Suzanne HETZEL 

7 saisons en Camargue
hiver | printemps | vide-espace | été | intersaison | automne | mistral

Installations, palais de l’Archevêché, Arles, 2016
Dans le cadre des Résidences à Arles, service culturel de la Ville d’Arles.
Avec la participation du Centre Photographique de Marseille et de Jean Schneider, scénographe.
Exposition personnelle

 
Photographie couleur, 90 x 90 cm
 
Papier mural, dimension variable
 
 
Atelier de Paul Cox
Photographie couleur, 120 x 120 cm
 
Chambre des oiseaux
Installation, photographies, documents, objets
 
 
 
 
 

Habits de lumière
Installation : costume du Matador Juan Bautista ; boîte de 4 scarabées (plusotis resplendens), Costa-Rica ; ceinture de kimono brodée en fil d’or, Japon ; bijoux romains issus des fouilles du Rhône, Arles.

 
Trouvailles / plages de Camargue
Vitrine lumineuse, tessons et objets en verre
 
 
7 saisons en Camargue, Analogues, maison d'édition pour l'art contemporain.
Ce livre réunit des photographies et des observations personnelles, des histoires rapportées par des personnes rencontrées, des pensées ou même des conversations de marché. Il y est question de la gestion des eaux des salins, de la photographie, d'un boucher chevalin, de la Montagne des Cordes, de Ernst Jünger, de Toni Grand, de la tauromachie... il y est question de la Camargue.
Le graphisme est de Vincent Perrottet.
 

Pour donner forme aux impressions, aux images et aux récits que j’ai collectés en Camargue pendant deux ans, je me suis remémorée les Denkbilder (images de pensée) de Walter Benjamin. Ces textes écrits entre 1925 et 1935 nous amènent au cœur des éléments de sa pensée philosophique : le proche et le lointain, le geste qui prélève des fragments chargés d’histoire et d’expériences, le devoir qui nous incombe de les actualiser, sa fascination pour les collectionneurs et les collections, l’importance des gens sans nom dans l’écriture de l’histoire et sa conviction que « les choses anciennes nous regardent ». Il souligne notre responsabilité quant au maintien d'une relation entre le passé, notre présent et un futur.
Indéniablement, mon travail artistique porte l’héritage des images de pensée : il se construit à partir d’observations, de rencontres, de documents d’archives, de récits tout comme d’objets trouvés ou collectés, et de photographies, bien sûr !
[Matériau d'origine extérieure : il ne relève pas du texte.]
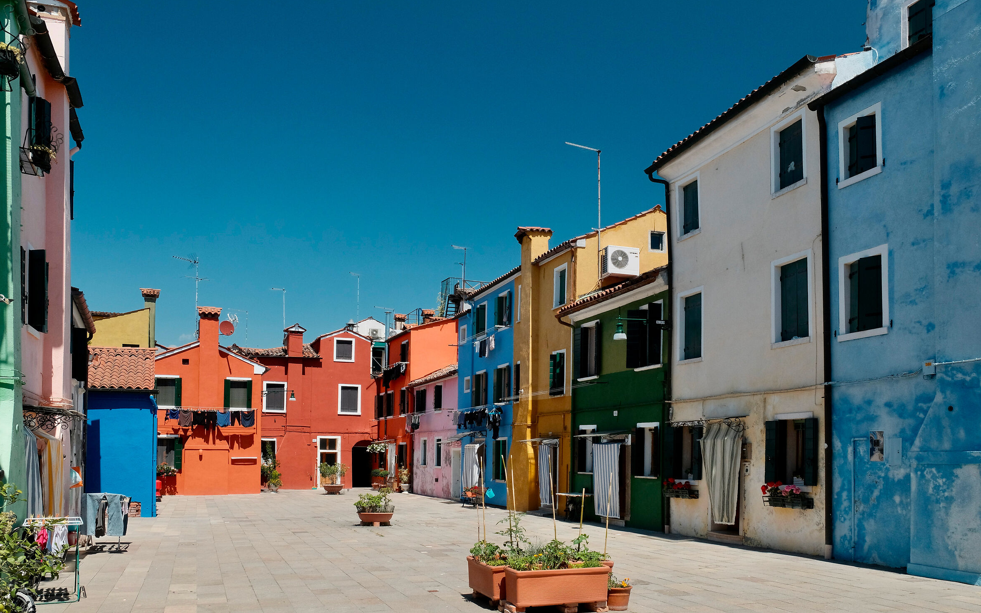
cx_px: 487
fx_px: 749
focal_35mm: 28
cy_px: 300
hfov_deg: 66.5
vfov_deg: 44.5
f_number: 8
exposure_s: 1/500
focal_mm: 18
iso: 800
Il s’est agi de trouver une forme d’attention à la Camargue : marcher, parler avec les personnes qui l’habitent et qui la connaissent, m’exposer au vent, observer les animaux, cuisiner son riz, glaner ses histoires. Mais aussi garder consciencieusement une place pour l'inconnu, pour l'impensable, pour les présences par lesquelles les lieux viennent à nous.
J’ai préféré envisager la Camargue comme un pays plutôt que comme un paysage. Ne pas succomber à l’étendue que l’image est venue assimiler à un décor. Cette manière de faire m’a permis d’explorer le delta dans ses épaisseurs, et de ne pas le voir à partir de ma personne posée comme centre face à l’horizon.
Par son absence de monumentalité, cet espace possède la puissance de mouvoir quelque chose en nous.
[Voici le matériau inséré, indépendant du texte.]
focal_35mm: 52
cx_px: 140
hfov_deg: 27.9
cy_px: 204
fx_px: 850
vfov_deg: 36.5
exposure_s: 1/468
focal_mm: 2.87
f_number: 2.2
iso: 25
Songeant aux efforts phénoménaux des hommes pour comprendre un territoire et le rendre fécond et accessible, je prends conscience que mon désir d’aller en Camargue relève d’une forme d’attrait pour la part d’ombre de notre personne. Comme s’il y avait une expérience du bonheur particulière en des lieux où l’homme a conclu un pacte entre ses besoins et ses rêves et des éléments qu’il ne contrôlera jamais pleinement : l’ombre contenue dans les terres.
Et c’est peut-être ce que nous regardons quand nous sommes songeurs devant le paysage : loin de nous séparer de lui, nous nous ouvrons.